### [Work instructions]
When you spot the word "floating" in a line of the data below, copy that line.

(Task material Opens)

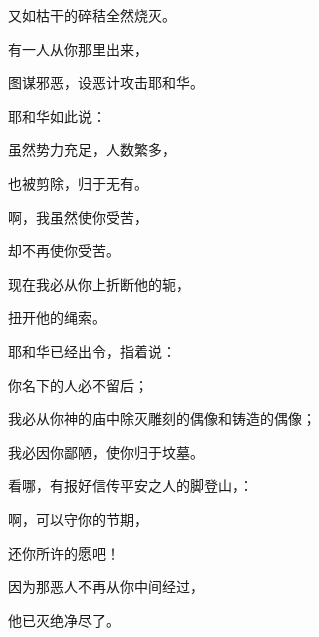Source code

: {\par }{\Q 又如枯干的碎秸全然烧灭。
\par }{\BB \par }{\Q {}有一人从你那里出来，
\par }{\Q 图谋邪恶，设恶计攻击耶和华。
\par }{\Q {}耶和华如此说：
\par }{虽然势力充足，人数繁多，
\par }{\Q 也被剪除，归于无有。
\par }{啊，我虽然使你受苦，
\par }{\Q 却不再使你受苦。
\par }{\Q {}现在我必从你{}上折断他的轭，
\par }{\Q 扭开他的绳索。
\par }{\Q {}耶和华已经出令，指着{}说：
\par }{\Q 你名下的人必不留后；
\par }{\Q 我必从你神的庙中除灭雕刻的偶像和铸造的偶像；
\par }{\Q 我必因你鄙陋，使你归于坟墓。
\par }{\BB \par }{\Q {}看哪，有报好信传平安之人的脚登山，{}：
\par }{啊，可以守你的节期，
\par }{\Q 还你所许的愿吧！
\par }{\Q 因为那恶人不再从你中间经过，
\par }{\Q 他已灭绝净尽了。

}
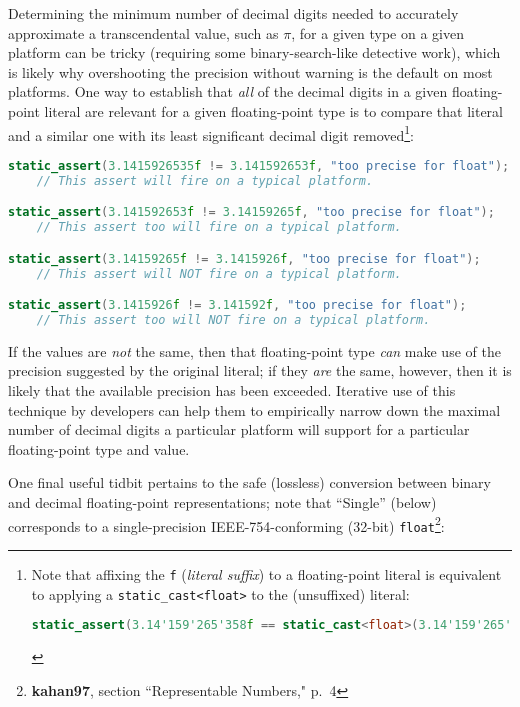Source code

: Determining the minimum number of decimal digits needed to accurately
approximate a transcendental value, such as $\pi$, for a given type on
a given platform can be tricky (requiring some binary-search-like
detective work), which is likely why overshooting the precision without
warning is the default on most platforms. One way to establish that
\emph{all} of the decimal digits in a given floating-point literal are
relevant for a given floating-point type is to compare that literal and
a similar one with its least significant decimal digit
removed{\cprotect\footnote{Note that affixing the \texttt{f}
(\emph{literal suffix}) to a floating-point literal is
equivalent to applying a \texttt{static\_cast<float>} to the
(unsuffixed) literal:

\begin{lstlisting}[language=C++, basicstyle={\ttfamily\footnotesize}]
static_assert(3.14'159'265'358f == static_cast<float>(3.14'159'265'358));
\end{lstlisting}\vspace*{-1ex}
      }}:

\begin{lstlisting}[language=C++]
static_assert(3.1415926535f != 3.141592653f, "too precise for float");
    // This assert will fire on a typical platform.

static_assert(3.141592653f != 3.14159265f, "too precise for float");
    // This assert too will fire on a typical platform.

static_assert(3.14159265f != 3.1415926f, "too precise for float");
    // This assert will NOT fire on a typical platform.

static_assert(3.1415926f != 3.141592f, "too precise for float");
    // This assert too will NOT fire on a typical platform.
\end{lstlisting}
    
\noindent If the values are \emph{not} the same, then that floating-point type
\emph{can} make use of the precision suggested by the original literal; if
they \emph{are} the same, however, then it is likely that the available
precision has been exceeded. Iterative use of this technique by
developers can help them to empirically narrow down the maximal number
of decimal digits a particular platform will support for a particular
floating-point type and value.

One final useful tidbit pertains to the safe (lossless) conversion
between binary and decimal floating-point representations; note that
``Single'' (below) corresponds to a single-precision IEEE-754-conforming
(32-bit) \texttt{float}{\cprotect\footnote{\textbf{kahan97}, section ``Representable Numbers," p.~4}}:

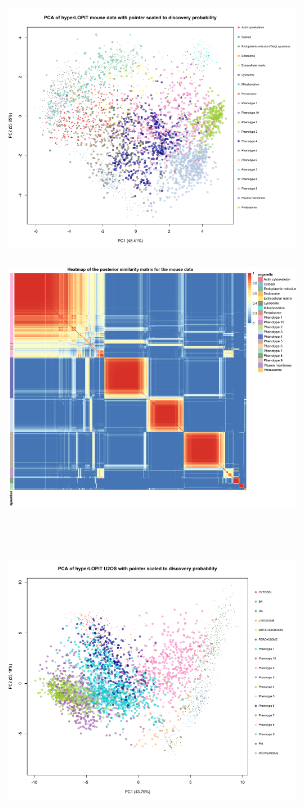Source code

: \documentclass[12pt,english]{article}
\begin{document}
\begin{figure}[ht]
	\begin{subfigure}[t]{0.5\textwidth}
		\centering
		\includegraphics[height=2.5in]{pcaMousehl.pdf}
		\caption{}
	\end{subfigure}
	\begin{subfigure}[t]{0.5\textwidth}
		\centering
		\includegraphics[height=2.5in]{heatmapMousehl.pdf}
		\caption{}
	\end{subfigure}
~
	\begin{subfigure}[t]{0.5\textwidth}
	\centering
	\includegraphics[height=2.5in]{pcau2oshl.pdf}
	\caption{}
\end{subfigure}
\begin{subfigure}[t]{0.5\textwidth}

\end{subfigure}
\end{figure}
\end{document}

(Task material Closes)
(Task material Opens)

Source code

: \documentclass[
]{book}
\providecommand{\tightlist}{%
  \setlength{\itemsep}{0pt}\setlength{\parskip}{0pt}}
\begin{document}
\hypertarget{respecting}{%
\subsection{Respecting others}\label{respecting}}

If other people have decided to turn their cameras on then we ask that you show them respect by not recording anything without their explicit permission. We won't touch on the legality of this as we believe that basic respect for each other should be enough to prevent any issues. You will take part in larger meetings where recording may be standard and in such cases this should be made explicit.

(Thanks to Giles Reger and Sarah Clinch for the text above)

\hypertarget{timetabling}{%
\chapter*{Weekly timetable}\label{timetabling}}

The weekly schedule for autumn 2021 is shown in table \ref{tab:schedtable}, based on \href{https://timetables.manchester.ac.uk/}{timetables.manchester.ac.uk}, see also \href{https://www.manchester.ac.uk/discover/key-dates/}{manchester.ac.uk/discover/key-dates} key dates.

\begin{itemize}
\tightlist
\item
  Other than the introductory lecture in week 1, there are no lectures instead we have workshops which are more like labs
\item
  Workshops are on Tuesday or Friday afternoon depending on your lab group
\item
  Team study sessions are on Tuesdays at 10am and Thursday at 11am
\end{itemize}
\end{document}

(Task material Closes)

### [Output below]
\emph{all} of the decimal digits in a given floating-point literal are
relevant for a given floating-point type is to compare that literal and
(\emph{literal suffix}) to a floating-point literal is
\noindent If the values are \emph{not} the same, then that floating-point type
floating-point type and value.
between binary and decimal floating-point representations; note that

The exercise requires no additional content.